◆ PROBLEM
Restate word for word the lines in the listing below, starting at the line containing "Document page, 2041x1148 pixels." and ending at the line containing "Page size: 2001x1125.", both included; leave out the rest.
#####
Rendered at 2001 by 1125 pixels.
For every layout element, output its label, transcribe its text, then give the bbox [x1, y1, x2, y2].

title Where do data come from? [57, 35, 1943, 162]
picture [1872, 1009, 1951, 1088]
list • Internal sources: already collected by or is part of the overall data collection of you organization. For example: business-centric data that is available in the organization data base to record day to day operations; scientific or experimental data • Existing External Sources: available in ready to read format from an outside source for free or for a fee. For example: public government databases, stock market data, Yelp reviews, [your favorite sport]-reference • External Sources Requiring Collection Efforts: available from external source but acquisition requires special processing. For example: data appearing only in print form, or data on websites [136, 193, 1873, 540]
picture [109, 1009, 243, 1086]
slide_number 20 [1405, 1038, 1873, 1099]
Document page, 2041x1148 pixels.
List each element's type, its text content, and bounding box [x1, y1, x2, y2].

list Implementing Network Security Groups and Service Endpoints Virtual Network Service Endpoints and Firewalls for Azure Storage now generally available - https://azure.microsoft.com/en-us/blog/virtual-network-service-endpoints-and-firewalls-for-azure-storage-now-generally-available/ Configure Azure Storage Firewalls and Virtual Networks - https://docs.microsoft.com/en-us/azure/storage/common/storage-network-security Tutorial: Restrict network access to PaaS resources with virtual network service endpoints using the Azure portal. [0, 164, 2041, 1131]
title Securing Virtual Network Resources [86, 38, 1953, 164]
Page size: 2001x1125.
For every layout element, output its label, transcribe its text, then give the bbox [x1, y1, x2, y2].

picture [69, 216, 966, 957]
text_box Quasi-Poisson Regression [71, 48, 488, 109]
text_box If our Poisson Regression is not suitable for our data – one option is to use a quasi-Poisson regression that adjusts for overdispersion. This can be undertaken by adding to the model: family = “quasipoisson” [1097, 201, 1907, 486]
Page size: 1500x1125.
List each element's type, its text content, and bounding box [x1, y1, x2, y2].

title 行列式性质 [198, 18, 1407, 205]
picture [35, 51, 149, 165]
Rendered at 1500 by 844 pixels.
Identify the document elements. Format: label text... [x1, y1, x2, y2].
#####
◆ WRITTEN ANSWER
Document page, 2041x1148 pixels.
List each element's type, its text content, and bounding box [x1, y1, x2, y2].

list Implementing Network Security Groups and Service Endpoints Virtual Network Service Endpoints and Firewalls for Azure Storage now generally available - https://azure.microsoft.com/en-us/blog/virtual-network-service-endpoints-and-firewalls-for-azure-storage-now-generally-available/ Configure Azure Storage Firewalls and Virtual Networks - https://docs.microsoft.com/en-us/azure/storage/common/storage-network-security Tutorial: Restrict network access to PaaS resources with virtual network service endpoints using the Azure portal. [0, 164, 2041, 1131]
title Securing Virtual Network Resources [86, 38, 1953, 164]
Page size: 2001x1125.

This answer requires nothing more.